Estimating Gradients

6.5 Estimating Gradients

Generative Modeling by Estimating Gradients of the Data Distribution

Created Date: 2025-05-24

This blog post focuses on a promising new direction for generative modeling. We can learn score functions (gradients of log probability density functions) on a large number of noise-perturbed data distributions, then generate samples with Langevin-type sampling.

The resulting generative models, often called score-based generative models, has several important advantages over existing model families: GAN-level sample quality without adversarial training, flexible model architectures, exact log-likelihood computation, and inverse problem solving without re-training models.

In this blog post, we will show you in more detail the intuition, basic concepts, and potential applications of score-based generative models.

6.5.1 Introduction

Existing generative modeling techniques can largely be grouped into two categories based on how they represent probability distributions.

likelihood-based models - which directly learn the distribution’s probability density (or mass) function via (approximate) maximum likelihood. Typical likelihood-based models include autoregressive models, normalizing flow models, energy-based models (EBMs), and variational auto-encoders (VAEs).
implicit generative models - where the probability distribution is implicitly represented by a model of its sampling process. The most prominent example is generative adversarial networks (GANs), where new samples from the data distribution are synthesized by transforming a random Gaussian vector with a neural network.

Likelihood-based models and implicit generative models, however, both have significant limitations. Likelihood-based models either require strong restrictions on the model architecture to ensure a tractable normalizing constant for likelihood computation, or must rely on surrogate objectives to approximate maximum likelihood training. Implicit generative models, on the other hand, often require adversarial training, which is notoriously unstable and can lead to mode collapse.

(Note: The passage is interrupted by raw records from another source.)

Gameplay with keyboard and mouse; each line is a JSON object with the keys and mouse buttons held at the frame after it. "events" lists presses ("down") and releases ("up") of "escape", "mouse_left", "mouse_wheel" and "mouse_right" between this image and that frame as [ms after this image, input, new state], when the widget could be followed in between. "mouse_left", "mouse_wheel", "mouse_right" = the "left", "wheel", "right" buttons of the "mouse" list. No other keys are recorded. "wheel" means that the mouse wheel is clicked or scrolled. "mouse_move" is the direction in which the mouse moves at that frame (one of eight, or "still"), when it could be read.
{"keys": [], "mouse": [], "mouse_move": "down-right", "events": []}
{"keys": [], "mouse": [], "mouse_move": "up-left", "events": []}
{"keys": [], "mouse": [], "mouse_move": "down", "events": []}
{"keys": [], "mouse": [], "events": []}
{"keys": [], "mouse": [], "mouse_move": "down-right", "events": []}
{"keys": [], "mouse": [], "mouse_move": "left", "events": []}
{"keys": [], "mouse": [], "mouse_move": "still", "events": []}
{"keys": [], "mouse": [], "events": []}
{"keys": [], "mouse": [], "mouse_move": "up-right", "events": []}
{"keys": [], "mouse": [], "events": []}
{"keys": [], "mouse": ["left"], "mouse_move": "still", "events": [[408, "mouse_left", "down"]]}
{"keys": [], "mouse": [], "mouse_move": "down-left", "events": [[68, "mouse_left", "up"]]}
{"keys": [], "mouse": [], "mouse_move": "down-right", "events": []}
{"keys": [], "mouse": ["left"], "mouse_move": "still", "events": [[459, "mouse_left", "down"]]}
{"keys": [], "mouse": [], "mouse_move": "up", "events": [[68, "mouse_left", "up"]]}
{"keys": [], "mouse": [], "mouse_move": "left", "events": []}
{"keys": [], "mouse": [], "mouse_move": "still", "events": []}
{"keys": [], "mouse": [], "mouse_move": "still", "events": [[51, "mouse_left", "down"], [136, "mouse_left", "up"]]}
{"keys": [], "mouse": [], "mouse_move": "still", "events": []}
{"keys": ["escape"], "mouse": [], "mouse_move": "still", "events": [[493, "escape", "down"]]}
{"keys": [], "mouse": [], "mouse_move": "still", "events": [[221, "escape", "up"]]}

In this blog post, I will introduce another way to represent probability distributions that may circumvent several of these limitations. The key idea is to model the gradient of the log probability density function, a quantity often known as the (Stein) score function. Such score-based models are not required to have a tractable normalizing constant, and can be directly learned by score matching.

6.5.2 Score-based Generative Modeling

Suppose our dataset consists of i.i.d. samples \({\{x_i \in \mathbb{R}^D\}}_{i=1}^N\) from an unknown data distribution \(p_{data}(x)\). We define the score of a probability density \(p(x)\) to be \({\Delta}_x {log}_p(x)\). The score network \(s_{\theta} : \mathbb{R}^D \rightarrow \mathbb{R}^D\) is a neural network parameterized by \(\theta\), which will be trained to approximate the score of \(p_{data}(x)\).

The goal of generative modeling is to use the dataset to learn a model for generating new samples from \(p_{data}(x)\). The framework of score-based generative modeling has two ingredients: score matching and Langevin dynamics.

6.5.2.1 Score Matching for Score Estimation

Score matching [24] is originally designed for learning non-normalized statistical models based on i.i.d. samples from an unknown data distribution. Following [53], we repurpose it for score estimation.

6.5.2.2 Sampling with Langevin Dynamics

Langevin dynamics can produce samples from a probability density \(p(x)\) using only the score function \(\Delta_x logp(x)\). Given a fixed step size \(\epsilon \gt 0\), and an initial value \(\hat{x}_0 ~ \pi(x)\) with \(pi\) being a prior distribution, the Langevin method recursively computes the following:

                    \(\hat{x}_t = \hat{x}_{t-1} + \frac{\epsilon}{2} \Delta_x log p(\hat{x}_{t-1}) + \sqrt{\epsilon} z_t\)